Оба мальчика посмотрели на другой берег пруда, где Фанетта яростно работала кистью.
— Как… Как она вообще? — тихо спросил Камиль.
— А ты как думаешь? — ответил Винсент. — Как мы все. Ошарашена. Сначала узнали, что Поль утонул. Потом эти похороны под дождем. Но ничего, она отойдет. Несчастный случай, что поделаешь. Бывает.
Толстяк Камиль заплакал. Винсент не обратил на это никакого внимания. Повернулся к нему спиной и пошел вокруг пруда, бросив напоследок:
— Не волнуйся, я передам ей твою открытку.
Тропинка вокруг пруда сворачивала налево и ныряла в заросли глициний. Едва оказавшись под их защитой, Винсент сунул открытку себе в карман, и пошел к японскому мостику, раздвигая руками слишком низко склонившиеся к тропинке ирисы.
Фанетта стояла спиной к нему и всхлипывала. Она поднесла самую широкую, почти малярную кисть к палитре, на которой смешала самые темные свои краски.
Темно-коричневую. Антрацитово-черную. Густо-пурпурную.
Черную.
Фанетта наносила на свою радужную картину беспорядочные мазки. Она не смотрела по сторонам и ничего не пыталась воспроизвести на холсте — она хотела выразить неутолимую боль своей души. Как будто на пруд, наполненный играющей в лучах солнца водой, спустились сумерки. Фанетта оставила нетронутыми лишь несколько кувшинок, которые оживила, прикоснувшись к ним тонкой кисточкой в желтой краске.
Редкие звездочки во мраке ночи.

 

— Камиль хотел прийти, — тихим голосом сказал Винсент, — но я его не пустил. Сказал, чтобы он оставил тебя в покое. Он хотел поздравить тебя с днем рождения.
Винсент дотронулся рукой до кармана, но так и не вытащил из него открытку. Фанетта молча выдавила на палитру новый тюбик черной краски.
— Фанетта, зачем ты это делаешь? Ты же…
Фанетта повернулась к нему. Глаза у нее покраснели от слез. Той же тряпкой, какой она вытирала кисти, она провела себе по щеке, оставив на ней черный след.
— Все кончено, Винсент, — сказала она. — Больше никаких ярких красок. Никакой живописи.
Винсент ничего не сказал.
— Все кончено, Винсент, — почти крикнула Фанетта. — Ты что, не понимаешь? Поль умер из-за меня! Он поскользнулся на ступеньке, когда лез за этой проклятой картиной. Это я послала его туда. Я сказала ему, чтобы он поторопился. Это я… Я его убила.
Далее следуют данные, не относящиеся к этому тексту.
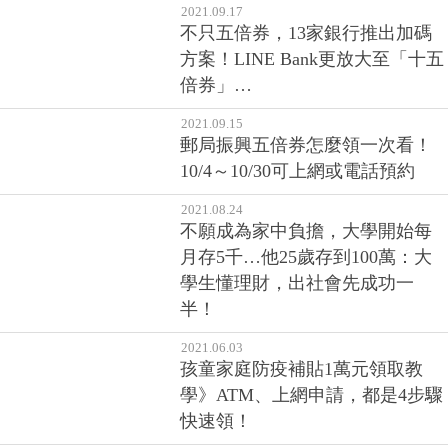
2021.09.17
不只五倍券，13家銀行推出加碼
方案！LINE Bank更放大至「十五
倍券」…
2021.09.15
郵局振興五倍券怎麼領一次看！
10/4～10/30可上網或電話預約
2021.08.24
不願成為家中負擔，大學開始每
月存5千…他25歲存到100萬：大
學生懂理財，出社會先成功一
半！
2021.06.03
孩童家庭防疫補貼1萬元領取教
學》ATM、上網申請，都是4步驟
快速領！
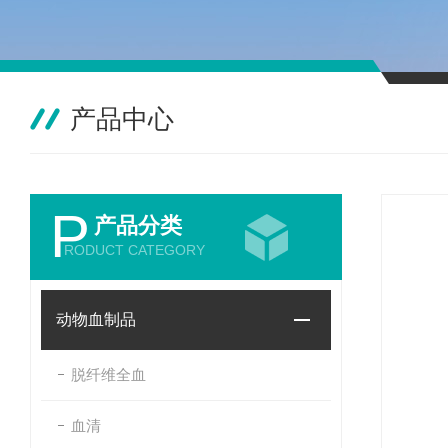
产品中心
P
产品分类
RODUCT CATEGORY
动物血制品
脱纤维全血
血清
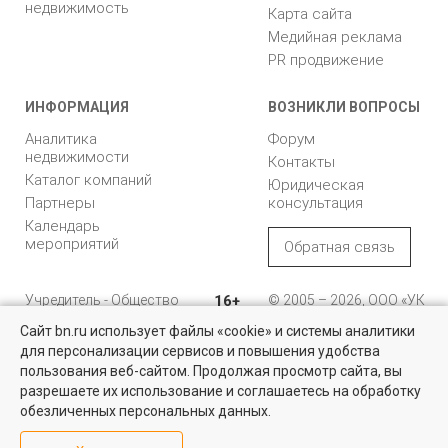
недвижимость
Карта сайта
Медийная реклама
PR продвижение
ИНФОРМАЦИЯ
ВОЗНИКЛИ ВОПРОСЫ
Аналитика
Форум
недвижимости
Контакты
Каталог компаний
Юридическая
Партнеры
консультация
Календарь
мероприятий
Обратная связь
Учредитель - Общество
16+
© 2005 – 2026, ООО «УК
с ограниченной
«БН»
Сайт bn.ru использует файлы «cookie» и системы аналитики
ответственностью
"Управляющая
196105, Санкт-
для персонализации сервисов и повышения удобства
Найти квартиру - это просто!
компания "Бюллетень
Петербург, пр. Юрия
пользования веб-сайтом. Продолжая просмотр сайта, вы
недвижимости"
Гагарина, 1
Выбирайте среди 14 тысяч проверенных вариантов на вторичом
разрешаете их использование и соглашаетесь на обработку
рынке жилья на портале BN.ru
обезличенных персональных данных.
8 (812) 331-93-56
Посмотреть объявления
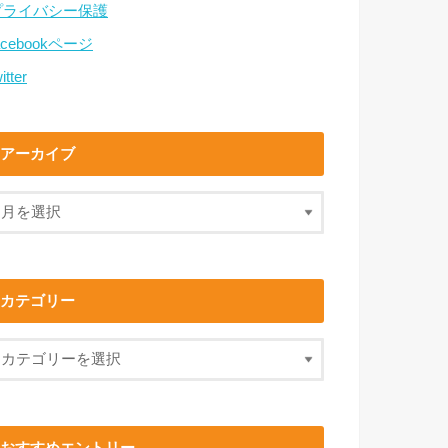
プライバシー保護
acebookページ
itter
アーカイブ
カテゴリー
おすすめエントリー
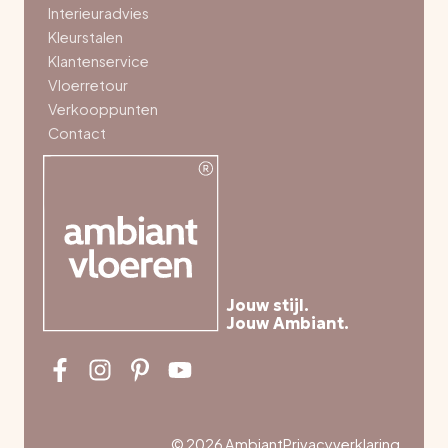
Interieuradvies
Kleurstalen
Klantenservice
Vloerretour
Verkooppunten
Contact
Jouw stijl.
Jouw Ambiant.
© 2026 Ambiant
Privacyverklaring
Винсент положил руку ей на плечо.
— Да нет же, Фанетта. Это был просто несчастный случай, и ты сама это знаешь. Поль поскользнулся, упал в ручей и утонул. Никто в этом не виноват.
Фанетта всхлипнула.
— Ты очень добрый, Винсент.
Она положила кисть на палитру, склонила голову к плечу мальчика и разрыдалась.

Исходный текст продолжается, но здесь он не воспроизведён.